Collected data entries

┌──

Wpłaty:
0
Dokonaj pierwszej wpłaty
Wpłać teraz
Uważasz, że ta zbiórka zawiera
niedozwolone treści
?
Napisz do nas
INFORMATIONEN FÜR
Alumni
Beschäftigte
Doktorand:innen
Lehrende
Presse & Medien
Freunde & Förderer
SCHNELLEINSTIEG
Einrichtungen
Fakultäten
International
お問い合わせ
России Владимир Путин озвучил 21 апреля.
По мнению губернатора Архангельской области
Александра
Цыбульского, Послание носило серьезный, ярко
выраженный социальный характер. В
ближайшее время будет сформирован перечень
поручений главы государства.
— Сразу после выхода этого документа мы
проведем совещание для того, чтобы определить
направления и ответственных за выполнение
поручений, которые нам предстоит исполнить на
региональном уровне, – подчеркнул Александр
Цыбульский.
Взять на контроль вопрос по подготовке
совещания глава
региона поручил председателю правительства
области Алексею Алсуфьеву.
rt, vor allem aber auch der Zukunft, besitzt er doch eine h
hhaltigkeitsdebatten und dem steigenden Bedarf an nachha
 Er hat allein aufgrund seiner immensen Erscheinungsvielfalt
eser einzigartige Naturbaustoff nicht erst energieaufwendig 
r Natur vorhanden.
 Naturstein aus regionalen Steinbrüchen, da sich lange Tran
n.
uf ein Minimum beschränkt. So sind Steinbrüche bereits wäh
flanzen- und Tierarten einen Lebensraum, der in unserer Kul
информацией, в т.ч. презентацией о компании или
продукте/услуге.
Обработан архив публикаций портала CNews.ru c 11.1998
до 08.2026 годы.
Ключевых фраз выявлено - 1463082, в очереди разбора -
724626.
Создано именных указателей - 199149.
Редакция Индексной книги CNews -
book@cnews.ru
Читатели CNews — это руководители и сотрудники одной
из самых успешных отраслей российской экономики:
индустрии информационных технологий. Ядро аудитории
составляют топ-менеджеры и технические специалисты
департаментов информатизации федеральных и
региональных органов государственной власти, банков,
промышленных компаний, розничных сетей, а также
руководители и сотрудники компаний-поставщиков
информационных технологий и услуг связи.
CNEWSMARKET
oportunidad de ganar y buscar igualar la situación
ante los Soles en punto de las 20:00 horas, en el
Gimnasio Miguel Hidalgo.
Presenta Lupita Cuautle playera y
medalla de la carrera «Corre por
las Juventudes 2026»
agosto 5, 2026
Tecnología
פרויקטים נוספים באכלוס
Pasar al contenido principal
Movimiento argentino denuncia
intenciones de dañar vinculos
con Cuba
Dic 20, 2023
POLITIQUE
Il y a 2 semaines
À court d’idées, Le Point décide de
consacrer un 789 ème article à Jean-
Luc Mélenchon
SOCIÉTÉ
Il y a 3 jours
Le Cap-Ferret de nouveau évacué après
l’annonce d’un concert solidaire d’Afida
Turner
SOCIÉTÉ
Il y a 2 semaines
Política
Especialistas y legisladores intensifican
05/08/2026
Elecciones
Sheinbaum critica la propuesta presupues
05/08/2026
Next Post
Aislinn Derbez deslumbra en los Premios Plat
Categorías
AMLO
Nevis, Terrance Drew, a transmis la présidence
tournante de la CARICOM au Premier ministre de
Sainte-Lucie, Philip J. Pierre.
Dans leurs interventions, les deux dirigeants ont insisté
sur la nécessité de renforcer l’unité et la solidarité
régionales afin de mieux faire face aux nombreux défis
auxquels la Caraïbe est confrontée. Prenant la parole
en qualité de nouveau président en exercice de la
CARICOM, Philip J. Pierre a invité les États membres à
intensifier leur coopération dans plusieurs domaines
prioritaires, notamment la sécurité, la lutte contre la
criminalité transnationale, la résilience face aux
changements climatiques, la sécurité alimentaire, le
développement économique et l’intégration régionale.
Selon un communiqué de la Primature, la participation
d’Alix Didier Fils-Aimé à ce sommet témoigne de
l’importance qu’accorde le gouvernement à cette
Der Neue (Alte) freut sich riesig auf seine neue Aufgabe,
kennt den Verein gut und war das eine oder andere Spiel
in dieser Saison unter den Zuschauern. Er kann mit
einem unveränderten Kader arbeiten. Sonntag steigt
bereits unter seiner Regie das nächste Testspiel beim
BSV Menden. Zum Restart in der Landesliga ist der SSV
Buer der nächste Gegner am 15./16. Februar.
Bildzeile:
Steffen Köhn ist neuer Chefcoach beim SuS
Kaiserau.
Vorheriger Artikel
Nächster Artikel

└──

→ Aim of the exercise:
Every line above from the line with "Freunde & Förderer" to the line with "Цыбульский.", inclusive, must be returned exactly; no other line belongs in the reply.

→ Solution to the problem:
Freunde & Förderer
SCHNELLEINSTIEG
Einrichtungen
Fakultäten
International
お問い合わせ
России Владимир Путин озвучил 21 апреля.
По мнению губернатора Архангельской области
Александра
Цыбульского, Послание носило серьезный, ярко
выраженный социальный характер. В
ближайшее время будет сформирован перечень
поручений главы государства.
— Сразу после выхода этого документа мы
проведем совещание для того, чтобы определить
направления и ответственных за выполнение
поручений, которые нам предстоит исполнить на
региональном уровне, – подчеркнул Александр
Цыбульский.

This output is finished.